You Can’t Judge A Book By The Cover was written by Willie Dixon for Bo Diddley in 1962 and is my favourite of the lot. The song originated the talking across the airwaves, exhorting the listener to turn your radio up, which was borrowed by Van Morrison for Caravan. It combines a Bo Diddley pattern with a loud walking bass line, presumably played by Willie Dixon. In my teen garage band days it was my favourite too, and I recall our singer making frequent trips to buy new sets of maracas, having the knack of breaking them while getting over-enthusiatic during this song. Why were they only available in red, natural wood and green bands? Was it an essential maraca colour or just the only ones on sale? A great Willie Dixon lyric too. The rhyme You cain’t judge sugar by lookin’ at the cane, you cain’t judge a woman by lookin’ at her man (main) didn’t come naturally to an English accent, but we tried! I used to write out the words and told the singer it was her mane of hair, but he didn’t believe me.

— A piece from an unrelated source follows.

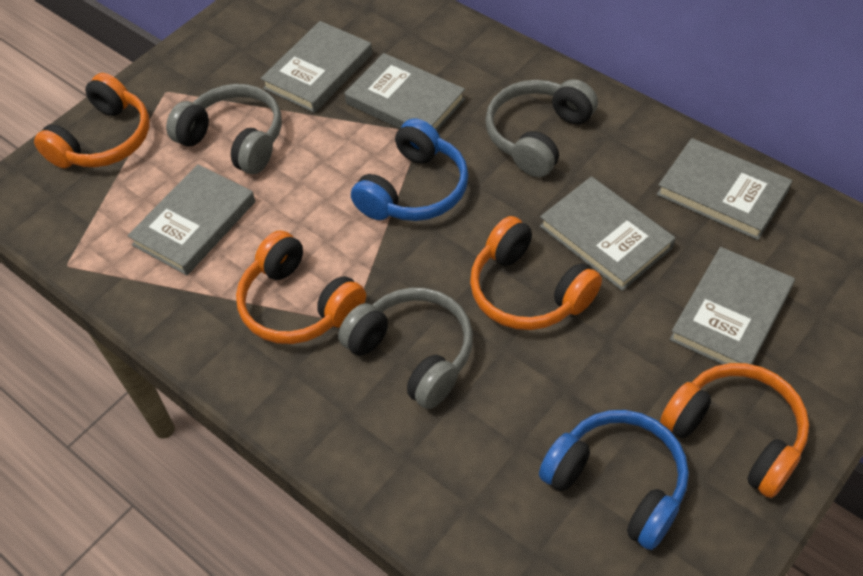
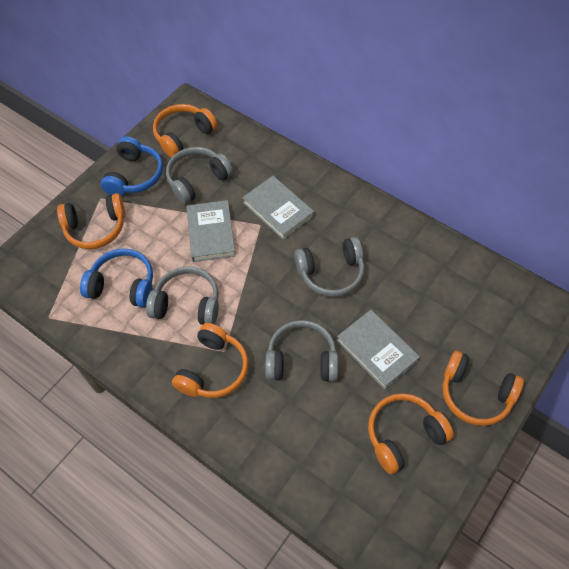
grey book: [127,164,256,275] [261,21,373,113] [345,53,465,131] [540,176,675,291] [657,138,792,240] [669,247,795,365] = 6 -> [186,200,236,262] [242,176,314,240] [337,310,420,390] = 3
grey headphones: [166,84,282,174] [338,287,473,409] [485,79,598,177] = 3 -> [146,267,219,325] [166,147,233,204] [265,320,338,381] [294,237,365,297] = 4
orange headphones: [34,73,149,168] [236,230,366,344] [470,216,602,330] [660,363,809,498] = 4 -> [57,193,125,249] [153,104,217,158] [172,323,248,398] [368,393,454,474] [443,351,524,426] = 5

There are so many possibles … I haven’t included any instrumentals.

Ten important covers:

Bo Diddley – Buddy Holly, recorded 1956
Bring It To Jerome – Manfred Mann, 1964
Cadillac – The Kinks, 1964
Crackin’ Up – The Rolling Stones, 1964
Diddy Wah Diddy – Captain Beefheart, 1966
I Need You Baby (Mona) – The Rolling Stones, 1964
Love is Strange – The Everly Brothers 1965
Pretty Thing – The Pretty Things 1965
Who Do You Love? – Ronnie Hawkins & The Hawks, 1963
You Can’t Judge A Book By The Cover -The Strypes, 2013

 

Bo Diddley – the official website

Bo Diddley – The Originator

Bo Diddley biography (Apple Music)

Peter Viney has been an educational author and video scriptwriter since 1980. He has written articles on The Band, Van Morrison and Bob Dylan. He also writes novels under the name Dart Travis and writes on popular music, theatre and film at his website.

TopperPost #280

5 Comments

  1. Keith Shackleton
    May 19, 2014

    You can’t beat a bit of Bo! Respect to the man for leaving in all the whammy bar out-of-tune-ness of Before You Accuse Me, which must’ve taken balls of steel. “Shall we do it again, Bo?”… “Leave it Mr. C, we ain’t got time, it’s OK, let’s do sumpn else.” One more favourite cover – Pills – New York Dolls, 1973.

  2. Peter Viney
    May 19, 2014

    Yes, great cover of Pills. I started looking for The Who cover, which I remember strongly (possibly an early Bournemouth show, or Hull in 1967 or 1968) and find no reference to it. I mentioned their cover as “significant” because it was in my mind, but I can’t actually find a recording of it. Was it only live? Or false memory? Correction on “significant” then! Unless someone know better … I’m not a Who completist.

  3. David Lewis
    May 20, 2014

    I think Charles Shaar Murray (among others) has lamented the fact you can’t copyright a rhythm: Bo Diddley would have made billions…

  4. Peter Viney
    May 20, 2014

    The Wiki entries on “Bo Diddley Beat” and “Shave And A Haircut” are good histories of the rhythm. The Shave and a Haircut -Two Bits pattern could get you in serious trouble in a Mexican traffic jam when played on a car horn (chinge tu madre, cabron), plus it’s morse code,an old door knock pattern etc. I was going to suggest other songs with a Bo Diddley beat like Not Fade Away and I Want Candy, but Wiki does it better.

  5. Paul from Chicago
    Aug 29, 2014

    Bo’s records are always wildly uneven, and you have to hit the skip button or lift the needle often. But a best-of list from Bo is going to have a lot of prime stuff. His toasting/dozens records with Jerome are resistable, IMO, but Bo’s got an underlying craziness that crops up in most of his songs, one that the songs couldn’t do without. My favorite instrumental from him is Bo’s Bounce, and this track never shows up on anthologies, but it’s about 90 seconds of wordless energy. Another interesting list would be the deep LP or single cuts that never show up on anthologies, the ones you can’t believe no one knows about. Good list here.